Davacı tarafından davalı aleyhine açılan İtirazın İptali (Ticari Satımdan Kaynaklanan) davasının mahkememizde yapılan açık yargılaması sonunda, tüm dosya incelendi.
İDDİA VE TALEP:
Davacı vekili dava dilekçesinde özetle; müvekkili şirketin sağlık malzemelerinin toptan ve perakende satış faaliyeti işiyle iştigal ettiğini, davalı şirket ile müvekkili arasında ticari bir ilişki olduğunu, taraflar arasında süregelen cari hesap ilişkisi sonucunda davalı yan takip konusu kadar borçlu göründüğünü bu bedelin ödenmesi için şifahi görüşmeler gerçekleştiğini fakat sonuç alınamadığını, alacağın tahsil edilememesi üzerine davalı aleyhinde icra takibi başlatıldığını, davalının takibe itiraz ettiğini, takibin durduğunu belirterek icra dosyasına yapılan itirazın iptaline, takibin devamına ve icra inkar tazminatına karar verilmesini talep ve dava etmiştir.
CEVAP VE SAVUNMA:
Davalı vekili cevap dilekçesinde özetle; müvekkili ile davacı şirket arasında araç gereçlerin alım ve satımını kapsayan ticari bir ilişkinin takibinin sağlanması için cari hesap ilişkisi kurulduğunu, davacı tarafın dava konusu icra takibinde cari hesap bakiyesine dayandığını, girişilen takibin konusunun münferit bir fatura değil cari hesap bakiyesi olduğunu, cari hesap bakiyesinin de icraya koyma usulü yasa tarafından belirlenmiş olduğu, bu usule uyulmadan girişilen icra takibinin haksız olduğunu, taraflar arasındaki çekişmenin 170.640,00 TL bedelli faturadan kaynaklandığı bu faturayı çok kez iade işlemi düzenlendiğini, bu faturaya konu ürün ve hizmetin müvekkiline teslim edilmediğini belirterek davanın reddine karar verilmesini talep etmiştir.
DAVA:
Dava, ticari satımdan kaynaklanan cari hesaba dayalı alacağın tahsili amacıyla girişilen icra takibine vaki itirazın iptali istemine ilişkindir.
DELİLLER:
-İzmir … İcra Müdürlüğünün … esas sayılı dosyası
-Tarafların ticari defter ve kayıtları,
-Bilirkişi …’un 04/06/2021 tarihli bilirkişi raporu
DELİLLERİN DEĞERLENDİRİLMESİ VE GEREKÇE:
İtirazın iptali davasının koşullarını; ilamsız bir icra takibine girişilmesi, bu takip nedeniyle çıkarılan ödeme emrine 7 günlük itiraz süresi içinde itiraz edilmiş olması, borçlunun itirazının alacaklıya tebliğinden itibaren 1 yıllık hak düşürücü süre içinde mahkemeden itirazın iptalinin talep edilmesi şeklinde sıralamak mümkündür.
İtirazın iptali davası icra takibi ile sıkı sıkıya bağlıdır.

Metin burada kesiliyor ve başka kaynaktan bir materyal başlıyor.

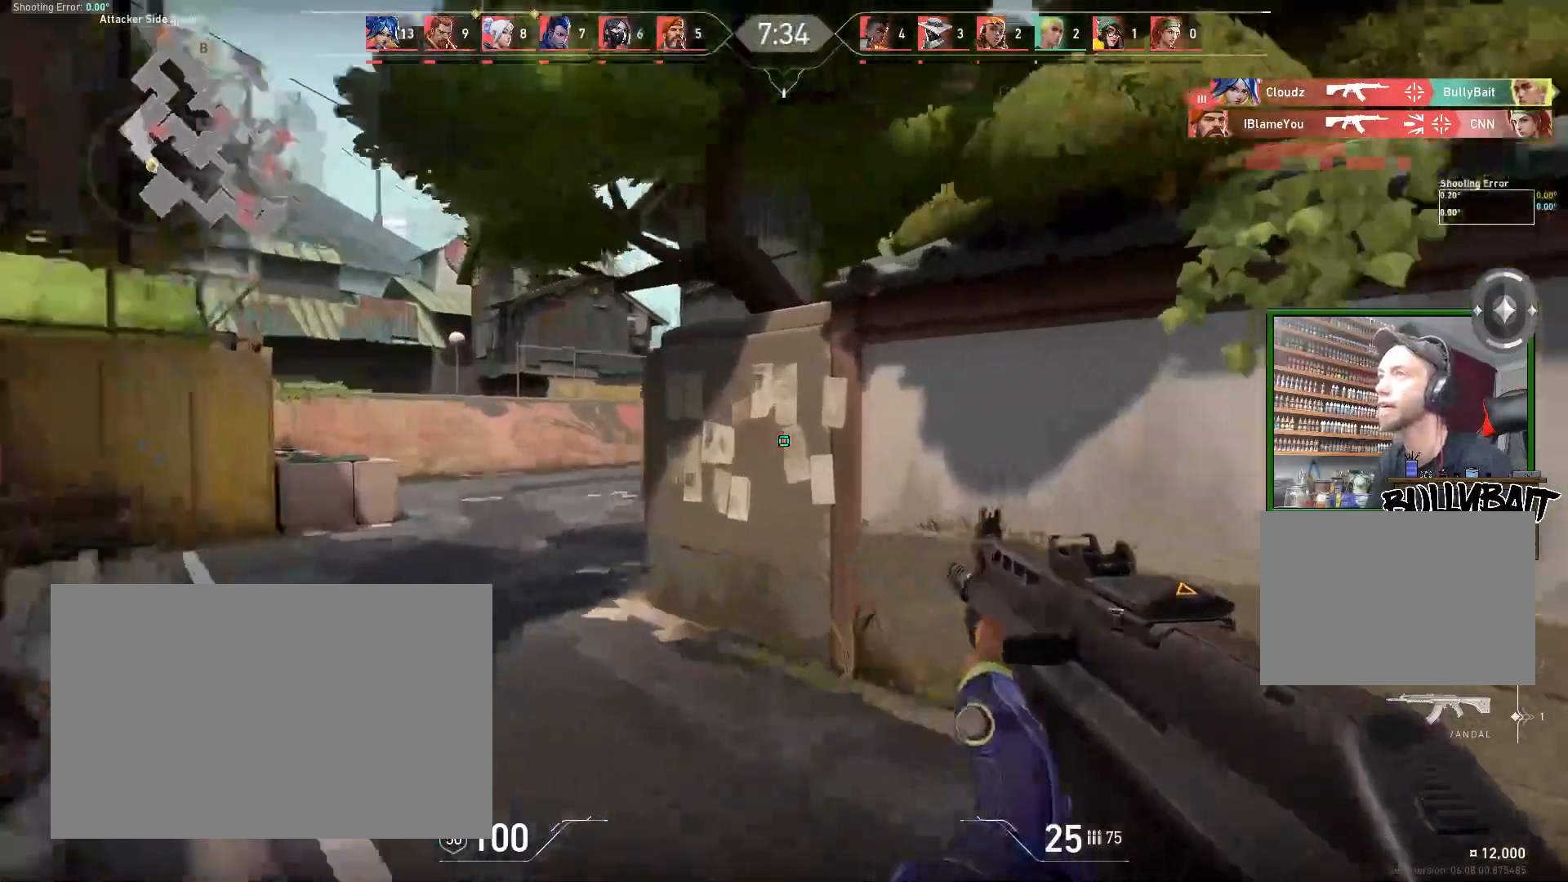
{"keys": ["a", "w"], "mouse": [], "events": [[83, "w", "up"], [267, "a", "up"], [317, "w", "down"], [467, "a", "down"]]}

Yargıtay Hukuk Genel Kurulu’nun 06.10.2004 tarih 2004/19-410 Esas, 2004/471 Karar sayılı kararında belirtildiği üzere, itirazın iptali davasının görülebilmesi için, öncelikle ortada takip hukuku kuralları çerçevesinde yasaya ve yöntemine uygun şekilde yapılmış geçerli bir icra takibinin bulunması gerekir. Ortada geçerli bir takibin bulunmadığı durumlarda, itirazın iptali davasının görülebilmesine usulen olanak yoktur. Bu husus dava şartıdır ve mahkemece re’sen gözetilmesi gerekmektedir.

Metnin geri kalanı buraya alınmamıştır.